The leaders of Sinn Féin and the SDLP were today preparing for face-to-face talks to address their divisions on the police issue.

The leaders of Sinn Féin and the SDLP were today preparing for face-to-face talks to address their divisions on the police issue.

Gerry Adams and Mark Durkan were poised to have a breakfast meeting covering the policing, Bill of Rights and criminal justice issues.

The talks were expected to focus on the division between the two parties over support for Northern Ireland’s new police service.

Sinn Féin and the SDLP have been bitterly divided since Mr Durkan’s party decided to take its three seats on the North’s new 19-member Policing Board.

The division has spilled over into local government, with the two parties clashing regularly in Derry City Council and engaging in an angry war of words.

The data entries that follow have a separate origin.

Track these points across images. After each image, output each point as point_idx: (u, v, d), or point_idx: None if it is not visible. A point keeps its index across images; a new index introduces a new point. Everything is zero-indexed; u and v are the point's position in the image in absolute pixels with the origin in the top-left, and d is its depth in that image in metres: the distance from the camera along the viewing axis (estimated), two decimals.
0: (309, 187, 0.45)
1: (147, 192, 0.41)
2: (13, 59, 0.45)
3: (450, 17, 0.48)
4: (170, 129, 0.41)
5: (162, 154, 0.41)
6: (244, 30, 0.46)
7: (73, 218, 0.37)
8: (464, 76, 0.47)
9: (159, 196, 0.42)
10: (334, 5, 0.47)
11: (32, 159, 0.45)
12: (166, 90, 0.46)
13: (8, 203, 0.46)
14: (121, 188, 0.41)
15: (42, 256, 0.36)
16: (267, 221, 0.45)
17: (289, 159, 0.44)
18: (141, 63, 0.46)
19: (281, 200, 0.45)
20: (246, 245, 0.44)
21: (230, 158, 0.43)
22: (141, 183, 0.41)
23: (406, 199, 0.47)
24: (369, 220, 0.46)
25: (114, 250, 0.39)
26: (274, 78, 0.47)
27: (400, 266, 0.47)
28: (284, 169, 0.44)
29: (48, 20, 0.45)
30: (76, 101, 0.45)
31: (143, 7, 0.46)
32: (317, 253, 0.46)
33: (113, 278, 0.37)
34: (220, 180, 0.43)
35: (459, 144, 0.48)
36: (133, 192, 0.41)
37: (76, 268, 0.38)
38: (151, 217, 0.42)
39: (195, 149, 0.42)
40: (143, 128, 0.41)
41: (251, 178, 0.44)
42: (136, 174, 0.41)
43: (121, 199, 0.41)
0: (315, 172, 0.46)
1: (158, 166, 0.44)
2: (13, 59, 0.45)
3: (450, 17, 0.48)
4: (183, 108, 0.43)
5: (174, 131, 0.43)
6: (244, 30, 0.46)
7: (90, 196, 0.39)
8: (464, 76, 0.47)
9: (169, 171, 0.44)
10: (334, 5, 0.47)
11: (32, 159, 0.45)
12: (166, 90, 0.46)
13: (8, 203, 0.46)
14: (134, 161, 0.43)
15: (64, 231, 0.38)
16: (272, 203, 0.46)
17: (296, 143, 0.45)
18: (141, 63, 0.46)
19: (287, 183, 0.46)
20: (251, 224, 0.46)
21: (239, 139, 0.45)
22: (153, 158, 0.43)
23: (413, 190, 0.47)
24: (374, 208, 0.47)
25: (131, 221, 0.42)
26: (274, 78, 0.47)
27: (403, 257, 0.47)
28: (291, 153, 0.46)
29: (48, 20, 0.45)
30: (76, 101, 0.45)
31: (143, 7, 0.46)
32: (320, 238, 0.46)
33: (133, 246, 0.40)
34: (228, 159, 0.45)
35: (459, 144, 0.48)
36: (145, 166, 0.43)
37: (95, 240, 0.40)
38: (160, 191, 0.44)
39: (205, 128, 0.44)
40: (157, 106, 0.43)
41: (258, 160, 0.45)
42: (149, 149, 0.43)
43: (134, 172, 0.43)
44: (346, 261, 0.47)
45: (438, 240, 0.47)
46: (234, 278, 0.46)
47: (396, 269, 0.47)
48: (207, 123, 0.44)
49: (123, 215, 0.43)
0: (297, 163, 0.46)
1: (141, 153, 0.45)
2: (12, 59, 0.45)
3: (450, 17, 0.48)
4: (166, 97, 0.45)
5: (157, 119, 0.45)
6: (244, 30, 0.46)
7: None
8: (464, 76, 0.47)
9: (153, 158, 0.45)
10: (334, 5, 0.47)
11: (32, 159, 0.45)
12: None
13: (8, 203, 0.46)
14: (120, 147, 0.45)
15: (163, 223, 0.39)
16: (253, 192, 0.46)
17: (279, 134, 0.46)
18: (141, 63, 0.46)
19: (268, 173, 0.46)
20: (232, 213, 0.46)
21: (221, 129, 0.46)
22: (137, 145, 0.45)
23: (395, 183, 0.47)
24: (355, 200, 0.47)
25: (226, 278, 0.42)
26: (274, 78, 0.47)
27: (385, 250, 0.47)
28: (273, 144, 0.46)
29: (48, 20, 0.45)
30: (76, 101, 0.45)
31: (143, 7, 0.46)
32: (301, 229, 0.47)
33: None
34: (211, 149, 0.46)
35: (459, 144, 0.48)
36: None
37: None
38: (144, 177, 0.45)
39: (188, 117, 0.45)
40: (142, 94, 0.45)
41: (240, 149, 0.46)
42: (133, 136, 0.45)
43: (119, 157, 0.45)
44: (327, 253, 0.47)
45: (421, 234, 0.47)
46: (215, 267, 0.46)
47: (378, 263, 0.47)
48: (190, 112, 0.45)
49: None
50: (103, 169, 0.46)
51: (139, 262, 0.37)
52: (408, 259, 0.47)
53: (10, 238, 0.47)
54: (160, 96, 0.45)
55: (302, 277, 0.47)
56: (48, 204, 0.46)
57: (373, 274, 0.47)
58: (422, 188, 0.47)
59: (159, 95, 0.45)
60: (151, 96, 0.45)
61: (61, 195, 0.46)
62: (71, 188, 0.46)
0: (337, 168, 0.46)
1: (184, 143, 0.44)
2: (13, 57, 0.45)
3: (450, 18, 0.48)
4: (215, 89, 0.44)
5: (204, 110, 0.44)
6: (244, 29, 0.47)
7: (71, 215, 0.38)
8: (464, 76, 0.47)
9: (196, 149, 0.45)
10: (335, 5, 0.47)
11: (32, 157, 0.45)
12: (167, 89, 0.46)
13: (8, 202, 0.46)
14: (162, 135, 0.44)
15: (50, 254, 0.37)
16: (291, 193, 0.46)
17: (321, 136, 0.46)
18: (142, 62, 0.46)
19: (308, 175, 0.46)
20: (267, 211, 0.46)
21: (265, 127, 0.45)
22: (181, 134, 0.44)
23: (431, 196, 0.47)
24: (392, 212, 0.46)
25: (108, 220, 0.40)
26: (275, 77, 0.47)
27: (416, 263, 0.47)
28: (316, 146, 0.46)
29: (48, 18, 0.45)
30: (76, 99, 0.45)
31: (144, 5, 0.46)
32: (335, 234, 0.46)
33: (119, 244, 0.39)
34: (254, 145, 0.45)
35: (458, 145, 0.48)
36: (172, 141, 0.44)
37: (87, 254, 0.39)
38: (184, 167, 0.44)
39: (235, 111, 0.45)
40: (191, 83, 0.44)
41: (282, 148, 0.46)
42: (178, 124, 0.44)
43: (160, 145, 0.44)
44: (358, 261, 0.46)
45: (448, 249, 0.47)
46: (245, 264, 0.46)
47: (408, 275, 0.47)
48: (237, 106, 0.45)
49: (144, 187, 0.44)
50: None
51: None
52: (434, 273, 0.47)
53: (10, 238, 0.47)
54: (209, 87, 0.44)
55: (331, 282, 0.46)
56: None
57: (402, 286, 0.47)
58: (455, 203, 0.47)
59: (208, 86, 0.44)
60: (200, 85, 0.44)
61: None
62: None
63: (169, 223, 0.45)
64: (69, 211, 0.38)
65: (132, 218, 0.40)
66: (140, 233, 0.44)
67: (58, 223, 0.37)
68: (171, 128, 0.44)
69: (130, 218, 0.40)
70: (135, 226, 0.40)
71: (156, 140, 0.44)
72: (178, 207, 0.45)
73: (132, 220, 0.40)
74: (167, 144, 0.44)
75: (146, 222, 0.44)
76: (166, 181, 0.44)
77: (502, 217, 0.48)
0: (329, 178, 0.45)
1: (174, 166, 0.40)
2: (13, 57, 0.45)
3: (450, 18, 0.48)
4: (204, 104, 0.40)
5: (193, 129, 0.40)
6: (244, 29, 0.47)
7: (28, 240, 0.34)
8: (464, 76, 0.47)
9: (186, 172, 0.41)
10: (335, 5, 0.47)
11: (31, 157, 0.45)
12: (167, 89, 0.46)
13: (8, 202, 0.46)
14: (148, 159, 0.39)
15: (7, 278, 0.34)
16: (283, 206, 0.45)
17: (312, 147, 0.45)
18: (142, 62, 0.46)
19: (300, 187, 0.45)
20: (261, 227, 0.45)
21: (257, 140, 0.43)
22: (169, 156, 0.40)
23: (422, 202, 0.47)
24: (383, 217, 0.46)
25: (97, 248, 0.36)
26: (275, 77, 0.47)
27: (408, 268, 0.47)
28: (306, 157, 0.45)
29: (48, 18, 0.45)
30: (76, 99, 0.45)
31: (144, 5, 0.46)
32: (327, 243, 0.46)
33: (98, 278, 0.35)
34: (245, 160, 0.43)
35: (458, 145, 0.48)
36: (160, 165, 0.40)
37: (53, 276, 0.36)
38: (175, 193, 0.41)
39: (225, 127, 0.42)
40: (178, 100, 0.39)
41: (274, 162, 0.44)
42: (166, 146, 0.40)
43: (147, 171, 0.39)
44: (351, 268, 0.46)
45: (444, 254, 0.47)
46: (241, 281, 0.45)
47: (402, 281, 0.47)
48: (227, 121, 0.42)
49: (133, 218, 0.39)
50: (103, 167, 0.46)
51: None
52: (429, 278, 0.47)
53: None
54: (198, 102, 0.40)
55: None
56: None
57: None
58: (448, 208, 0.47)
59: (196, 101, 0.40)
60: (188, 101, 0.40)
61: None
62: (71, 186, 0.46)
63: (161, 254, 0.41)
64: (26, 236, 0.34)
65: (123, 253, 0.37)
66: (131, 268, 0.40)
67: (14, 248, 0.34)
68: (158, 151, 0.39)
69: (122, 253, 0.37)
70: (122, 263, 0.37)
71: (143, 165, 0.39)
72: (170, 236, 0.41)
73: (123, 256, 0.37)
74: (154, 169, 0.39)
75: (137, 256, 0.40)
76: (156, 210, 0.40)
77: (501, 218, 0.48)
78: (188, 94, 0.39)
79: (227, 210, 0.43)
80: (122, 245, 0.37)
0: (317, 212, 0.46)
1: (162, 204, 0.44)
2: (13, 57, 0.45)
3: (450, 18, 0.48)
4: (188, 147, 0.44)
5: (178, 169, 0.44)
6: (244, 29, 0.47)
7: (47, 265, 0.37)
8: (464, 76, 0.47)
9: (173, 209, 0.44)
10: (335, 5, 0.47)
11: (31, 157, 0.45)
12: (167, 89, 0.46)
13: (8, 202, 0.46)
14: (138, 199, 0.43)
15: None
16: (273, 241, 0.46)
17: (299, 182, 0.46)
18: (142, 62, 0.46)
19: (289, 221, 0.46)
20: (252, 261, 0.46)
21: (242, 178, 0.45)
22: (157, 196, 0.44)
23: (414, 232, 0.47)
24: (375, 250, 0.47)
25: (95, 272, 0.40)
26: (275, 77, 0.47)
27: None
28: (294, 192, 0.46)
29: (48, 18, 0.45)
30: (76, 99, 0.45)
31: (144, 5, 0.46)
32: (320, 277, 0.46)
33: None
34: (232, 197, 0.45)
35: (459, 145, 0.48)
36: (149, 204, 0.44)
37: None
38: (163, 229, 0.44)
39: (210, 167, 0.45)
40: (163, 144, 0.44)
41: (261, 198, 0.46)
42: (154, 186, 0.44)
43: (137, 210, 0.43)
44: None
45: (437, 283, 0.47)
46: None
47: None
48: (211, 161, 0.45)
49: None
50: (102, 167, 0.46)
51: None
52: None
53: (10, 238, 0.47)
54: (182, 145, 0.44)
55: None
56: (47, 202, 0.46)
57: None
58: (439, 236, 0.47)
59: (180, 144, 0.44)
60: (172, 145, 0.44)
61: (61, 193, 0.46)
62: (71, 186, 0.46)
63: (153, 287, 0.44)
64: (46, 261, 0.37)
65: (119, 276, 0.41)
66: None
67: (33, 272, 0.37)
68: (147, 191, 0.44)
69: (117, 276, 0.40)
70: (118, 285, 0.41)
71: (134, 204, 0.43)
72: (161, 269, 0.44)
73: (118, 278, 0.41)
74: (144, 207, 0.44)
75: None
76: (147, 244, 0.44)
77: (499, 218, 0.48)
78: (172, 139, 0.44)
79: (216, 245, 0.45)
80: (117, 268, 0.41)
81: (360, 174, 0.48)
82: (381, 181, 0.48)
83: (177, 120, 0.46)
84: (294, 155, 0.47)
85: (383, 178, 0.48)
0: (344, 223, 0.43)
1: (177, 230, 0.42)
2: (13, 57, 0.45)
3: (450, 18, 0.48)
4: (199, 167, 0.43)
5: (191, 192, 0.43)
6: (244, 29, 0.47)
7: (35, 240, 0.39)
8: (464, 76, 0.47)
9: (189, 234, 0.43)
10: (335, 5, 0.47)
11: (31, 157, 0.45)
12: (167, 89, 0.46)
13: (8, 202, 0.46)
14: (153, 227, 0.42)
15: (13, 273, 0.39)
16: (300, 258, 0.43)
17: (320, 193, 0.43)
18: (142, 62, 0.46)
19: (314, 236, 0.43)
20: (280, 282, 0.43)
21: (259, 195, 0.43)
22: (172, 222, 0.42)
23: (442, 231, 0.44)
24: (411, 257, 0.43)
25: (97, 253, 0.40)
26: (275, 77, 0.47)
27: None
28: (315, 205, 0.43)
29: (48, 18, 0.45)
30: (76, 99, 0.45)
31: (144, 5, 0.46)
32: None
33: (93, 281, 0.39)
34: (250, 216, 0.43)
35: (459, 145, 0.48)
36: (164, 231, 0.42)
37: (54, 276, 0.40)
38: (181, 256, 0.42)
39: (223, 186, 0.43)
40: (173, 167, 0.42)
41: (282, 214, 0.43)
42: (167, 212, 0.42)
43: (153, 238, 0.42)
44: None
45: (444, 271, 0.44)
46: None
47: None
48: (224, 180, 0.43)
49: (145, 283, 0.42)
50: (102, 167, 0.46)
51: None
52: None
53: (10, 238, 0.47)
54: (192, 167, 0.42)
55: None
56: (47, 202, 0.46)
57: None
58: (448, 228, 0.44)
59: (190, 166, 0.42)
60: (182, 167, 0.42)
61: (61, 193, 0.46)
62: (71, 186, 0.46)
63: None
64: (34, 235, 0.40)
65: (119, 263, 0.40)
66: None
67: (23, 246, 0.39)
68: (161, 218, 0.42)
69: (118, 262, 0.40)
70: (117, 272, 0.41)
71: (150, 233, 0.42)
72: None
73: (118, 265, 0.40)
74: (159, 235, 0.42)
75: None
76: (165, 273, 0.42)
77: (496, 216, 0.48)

The SDLP has accused Sinn Féin of disrupting council business in the city and of vilifying its councillors.

Sinn Féin has, in turn, accused the SDLP of supporting flawed policing structures which do not command the support of the majority of nationalists and republicans.

The SDLP, in a groundbreaking move for a nationalist party last year, decided to join the policing board and become the first politicians from their community to give their public support to the police.

Sinn Féin refused to take up its two seats on the policing board because it claimed the government’s police reforms fell short of the expectations created by the report from the Patten Commission.

The party, which insists it is still engaged in negotiations with Tony Blair’s government on policing, has said the new Police Service of Northern Ireland is still not accountable enough and it has also demanded an end to the use of plastic bullets as a riot control weapon.

Mr Adams was expected today to be joined at the meeting by his party colleague, Sinn Féin chairman Mitchel McLaughlin.

Both men are taking a brief break from campaigning in the general election.

SDLP chairman Alex Attwood was expected to join his party leader at the talks.